Work required
After reading the records, print them all again exactly as they stand.

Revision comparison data
=== Section Start ===

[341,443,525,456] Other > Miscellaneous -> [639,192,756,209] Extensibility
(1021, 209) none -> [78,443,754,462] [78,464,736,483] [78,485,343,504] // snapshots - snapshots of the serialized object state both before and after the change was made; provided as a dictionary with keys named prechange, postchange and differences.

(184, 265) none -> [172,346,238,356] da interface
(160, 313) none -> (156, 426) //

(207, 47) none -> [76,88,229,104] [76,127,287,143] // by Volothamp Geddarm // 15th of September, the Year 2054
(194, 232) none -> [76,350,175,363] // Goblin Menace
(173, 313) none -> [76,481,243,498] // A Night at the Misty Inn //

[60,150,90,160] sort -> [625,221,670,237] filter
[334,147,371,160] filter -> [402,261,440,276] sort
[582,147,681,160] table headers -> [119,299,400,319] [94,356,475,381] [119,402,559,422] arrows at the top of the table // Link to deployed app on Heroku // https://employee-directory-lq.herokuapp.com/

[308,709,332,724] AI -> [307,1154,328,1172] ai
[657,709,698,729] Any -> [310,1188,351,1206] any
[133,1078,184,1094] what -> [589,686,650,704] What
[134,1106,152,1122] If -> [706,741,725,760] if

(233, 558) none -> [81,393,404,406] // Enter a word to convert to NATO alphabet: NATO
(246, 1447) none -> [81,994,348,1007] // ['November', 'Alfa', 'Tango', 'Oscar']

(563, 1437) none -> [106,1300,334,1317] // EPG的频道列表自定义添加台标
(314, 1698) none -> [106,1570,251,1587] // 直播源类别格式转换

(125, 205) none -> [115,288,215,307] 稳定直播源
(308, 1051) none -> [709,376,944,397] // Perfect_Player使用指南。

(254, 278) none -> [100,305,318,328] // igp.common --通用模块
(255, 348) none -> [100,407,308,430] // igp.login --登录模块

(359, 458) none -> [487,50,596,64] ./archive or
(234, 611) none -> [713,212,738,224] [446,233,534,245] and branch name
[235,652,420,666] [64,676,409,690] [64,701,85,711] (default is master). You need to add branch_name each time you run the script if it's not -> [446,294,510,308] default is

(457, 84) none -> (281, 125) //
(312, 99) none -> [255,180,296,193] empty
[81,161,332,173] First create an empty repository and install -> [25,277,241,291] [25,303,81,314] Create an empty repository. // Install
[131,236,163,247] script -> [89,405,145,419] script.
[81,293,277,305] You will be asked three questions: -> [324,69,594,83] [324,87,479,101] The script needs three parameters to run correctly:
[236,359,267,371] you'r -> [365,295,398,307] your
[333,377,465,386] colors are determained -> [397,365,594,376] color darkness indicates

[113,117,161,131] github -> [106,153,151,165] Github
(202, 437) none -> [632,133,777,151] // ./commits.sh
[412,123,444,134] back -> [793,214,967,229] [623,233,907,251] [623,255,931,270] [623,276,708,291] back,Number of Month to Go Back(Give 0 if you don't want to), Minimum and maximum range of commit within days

=== Section End ===

Solved problem
[341,443,525,456] Other > Miscellaneous -> [639,192,756,209] Extensibility
(1021, 209) none -> [78,443,754,462] [78,464,736,483] [78,485,343,504] // snapshots - snapshots of the serialized object state both before and after the change was made; provided as a dictionary with keys named prechange, postchange and differences.

(184, 265) none -> [172,346,238,356] da interface
(160, 313) none -> (156, 426) //

(207, 47) none -> [76,88,229,104] [76,127,287,143] // by Volothamp Geddarm // 15th of September, the Year 2054
(194, 232) none -> [76,350,175,363] // Goblin Menace
(173, 313) none -> [76,481,243,498] // A Night at the Misty Inn //

[60,150,90,160] sort -> [625,221,670,237] filter
[334,147,371,160] filter -> [402,261,440,276] sort
[582,147,681,160] table headers -> [119,299,400,319] [94,356,475,381] [119,402,559,422] arrows at the top of the table // Link to deployed app on Heroku // https://employee-directory-lq.herokuapp.com/

[308,709,332,724] AI -> [307,1154,328,1172] ai
[657,709,698,729] Any -> [310,1188,351,1206] any
[133,1078,184,1094] what -> [589,686,650,704] What
[134,1106,152,1122] If -> [706,741,725,760] if

(233, 558) none -> [81,393,404,406] // Enter a word to convert to NATO alphabet: NATO
(246, 1447) none -> [81,994,348,1007] // ['November', 'Alfa', 'Tango', 'Oscar']

(563, 1437) none -> [106,1300,334,1317] // EPG的频道列表自定义添加台标
(314, 1698) none -> [106,1570,251,1587] // 直播源类别格式转换

(125, 205) none -> [115,288,215,307] 稳定直播源
(308, 1051) none -> [709,376,944,397] // Perfect_Player使用指南。

(254, 278) none -> [100,305,318,328] // igp.common --通用模块
(255, 348) none -> [100,407,308,430] // igp.login --登录模块

(359, 458) none -> [487,50,596,64] ./archive or
(234, 611) none -> [713,212,738,224] [446,233,534,245] and branch name
[235,652,420,666] [64,676,409,690] [64,701,85,711] (default is master). You need to add branch_name each time you run the script if it's not -> [446,294,510,308] default is

(457, 84) none -> (281, 125) //
(312, 99) none -> [255,180,296,193] empty
[81,161,332,173] First create an empty repository and install -> [25,277,241,291] [25,303,81,314] Create an empty repository. // Install
[131,236,163,247] script -> [89,405,145,419] script.
[81,293,277,305] You will be asked three questions: -> [324,69,594,83] [324,87,479,101] The script needs three parameters to run correctly:
[236,359,267,371] you'r -> [365,295,398,307] your
[333,377,465,386] colors are determained -> [397,365,594,376] color darkness indicates

[113,117,161,131] github -> [106,153,151,165] Github
(202, 437) none -> [632,133,777,151] // ./commits.sh
[412,123,444,134] back -> [793,214,967,229] [623,233,907,251] [623,255,931,270] [623,276,708,291] back,Number of Month to Go Back(Give 0 if you don't want to), Minimum and maximum range of commit within days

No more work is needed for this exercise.